■ Text section ■
======

# Denton and Sasquatch Podcast #8



## Sasquatch

Will this be the end of Dalton and Sasquatch? (Yes I know I typed Dalton) Thank you to everyone for listening, it was fun while it lasted.

Podcast #8
PF show 8 | Hobbies Podcasts | PodOmatic

If you would like to hear any of our previous shows they can be found at the link below.

http://www.prepperforums.net/forum/books-videos-media-podcasts/35865-denton-sasquatch-podcast-links.html


----------



## Denton

Cart or buggy?


----------



## SGG

Listening now, I love how you guys were going back and forth on the Forum prior. I talk just like that with certain friends, but they are friends I don't know well enough to push their buttons in a SHTF situations... great point on not pushing the boundaries and buttons of other people


----------



## SGG

Metrosexual bitch


----------



## SGG

Yay I got a shout out.


----------



## SGG

Podcastaways.....done deal


----------



## SGG

F that nonsense


----------



## SGG

It was fun hearing you guys laugh at our suggestions


----------



## SGG

That was the most fun I've had on the Forum, you guys definitely know each other well


----------



## SGG

The "arguing"


----------



## SGG

Is Sasquatch female? Everything I have been told is lie


----------



## SGG

So is that you @Denton? Post a picture of Sasquatch for revenge


----------



## SGG

Are you a flat earther @Denton


----------



## SGG

Good thing you have fingers @Denton, you know, for counting


----------



## SGG

It's a Coke btw....even if it's a Pepsi


----------



## SGG

I really need direction on how to get to the bunker


----------



## SGG

Op6 is f***ed in SHTF

#banished


----------



## acidMia

Hahaha 'the showmance' was my vote for Cricket's suggestion! That's the combination of your names :tango_face_wink:

Great show, guys!


----------



## SGG

Or how to fake it til you make it


----------



## SGG

#bookswithnowords hahahahaha

Excellent cast guys.


----------



## inceptor

@Denton @Sasquatch, y'all did good. :tango_face_wink:


----------



## Sasquatch

SGG said:


> Metrosexual bitch


Why I oughta!!!!! :vs_mad:


----------



## Sasquatch

No one mentioned the new opening for the show. Any thoughts? 

Sent from a Galaxy S5 far far away.


----------



## 6811

Denton asked how to erase a laptop's hard drive before disposal of the laptop. Call Hillary, she is the expert on that subject.


----------



## 6811

Sasquatch said:


> No one mentioned the new opening for the show. Any thoughts?

======

■ Provided material ■

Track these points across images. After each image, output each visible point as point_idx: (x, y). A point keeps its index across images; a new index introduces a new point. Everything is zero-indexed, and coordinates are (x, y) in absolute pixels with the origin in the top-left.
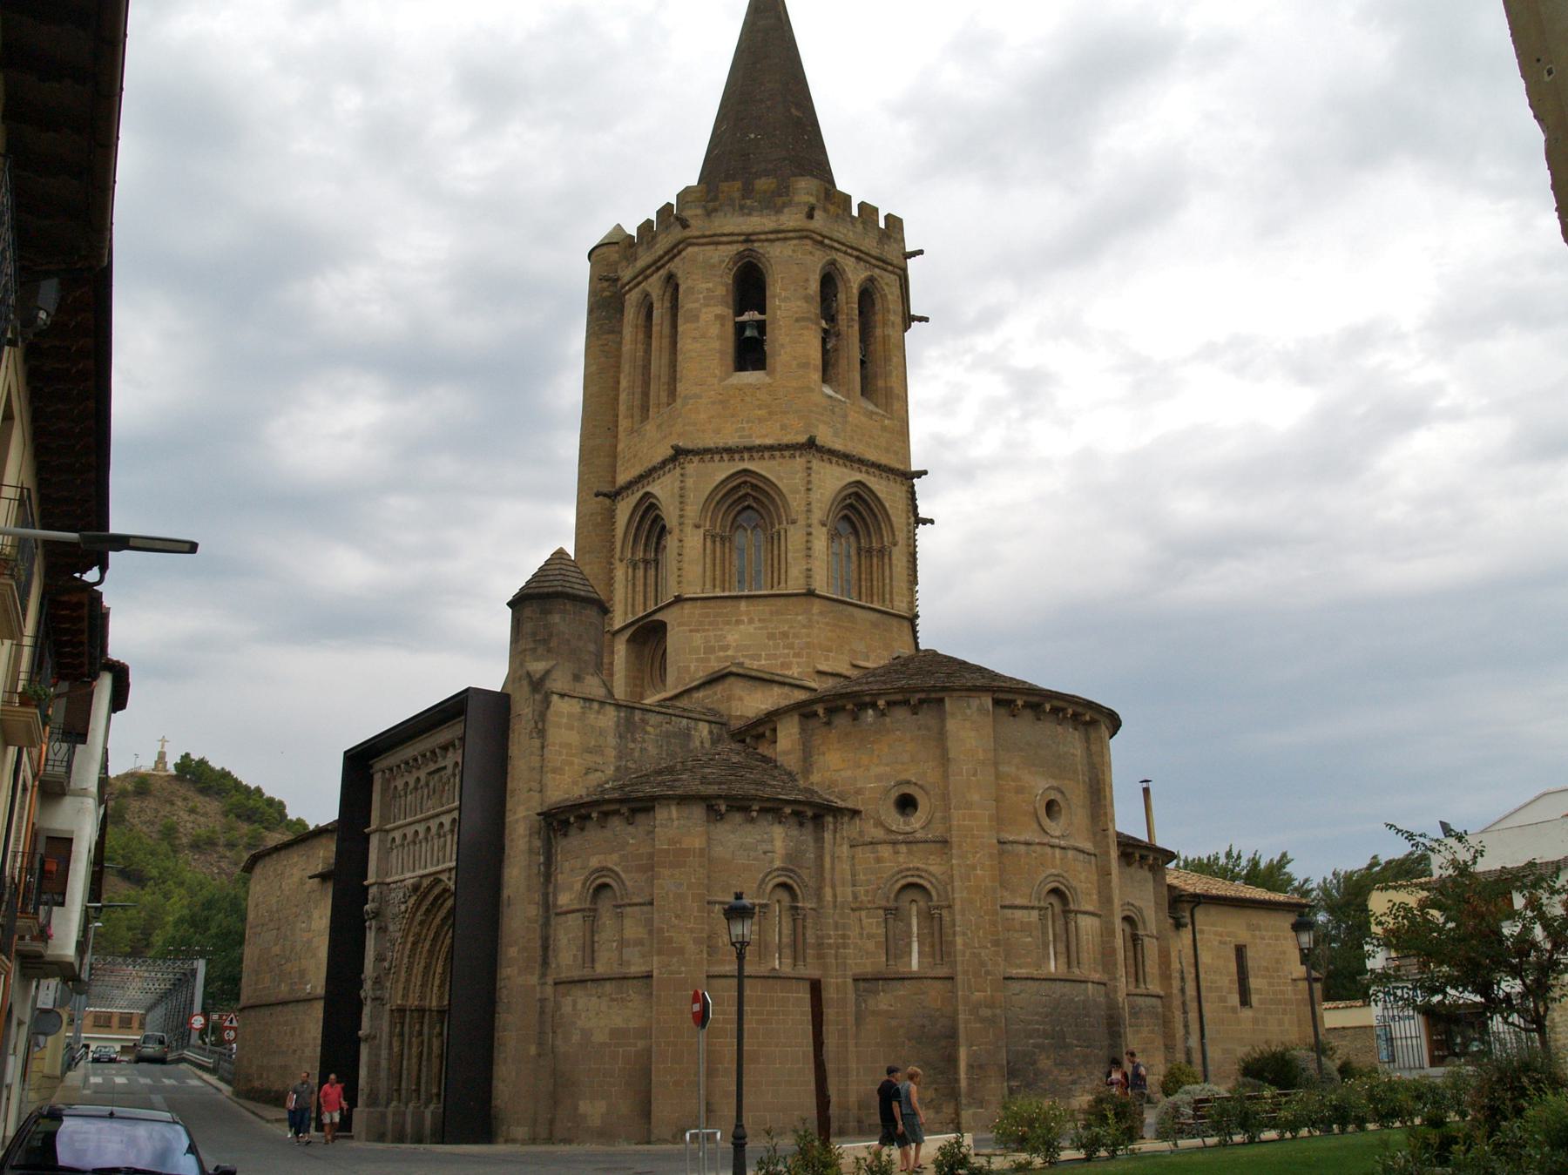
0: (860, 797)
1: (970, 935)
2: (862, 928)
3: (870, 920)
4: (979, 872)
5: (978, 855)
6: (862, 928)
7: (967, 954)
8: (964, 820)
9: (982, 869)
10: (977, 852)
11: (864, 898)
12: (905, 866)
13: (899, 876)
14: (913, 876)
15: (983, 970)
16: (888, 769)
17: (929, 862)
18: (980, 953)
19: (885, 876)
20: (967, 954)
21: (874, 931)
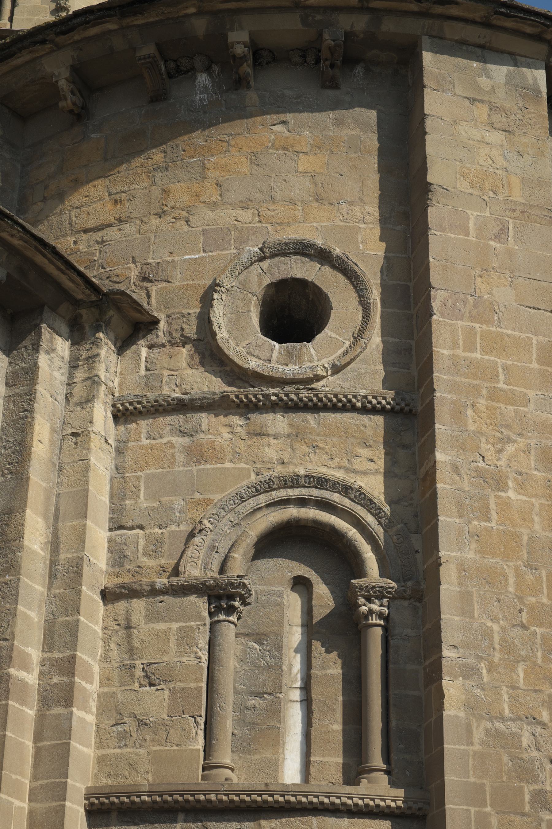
0: (154, 289)
1: (486, 677)
2: (131, 650)
3: (162, 626)
4: (511, 494)
5: (510, 449)
6: (131, 650)
7: (478, 734)
8: (470, 347)
9: (521, 487)
10: (505, 440)
11: (144, 560)
12: (280, 470)
13: (263, 499)
14: (302, 502)
15: (528, 790)
16: (246, 216)
17: (358, 464)
18: (517, 737)
19: (216, 497)
20: (478, 734)
21: (171, 657)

======

■ Exercise objective ■
Could you rewrite the podcast thread between "Sent from a" and "on that subject.", inclusive, changing "hard drive" to "storage drive"?

■ Written reply ■
Sent from a Galaxy S5 far far away.


----------



## 6811

Denton asked how to erase a laptop's storage drive before disposal of the laptop. Call Hillary, she is the expert on that subject.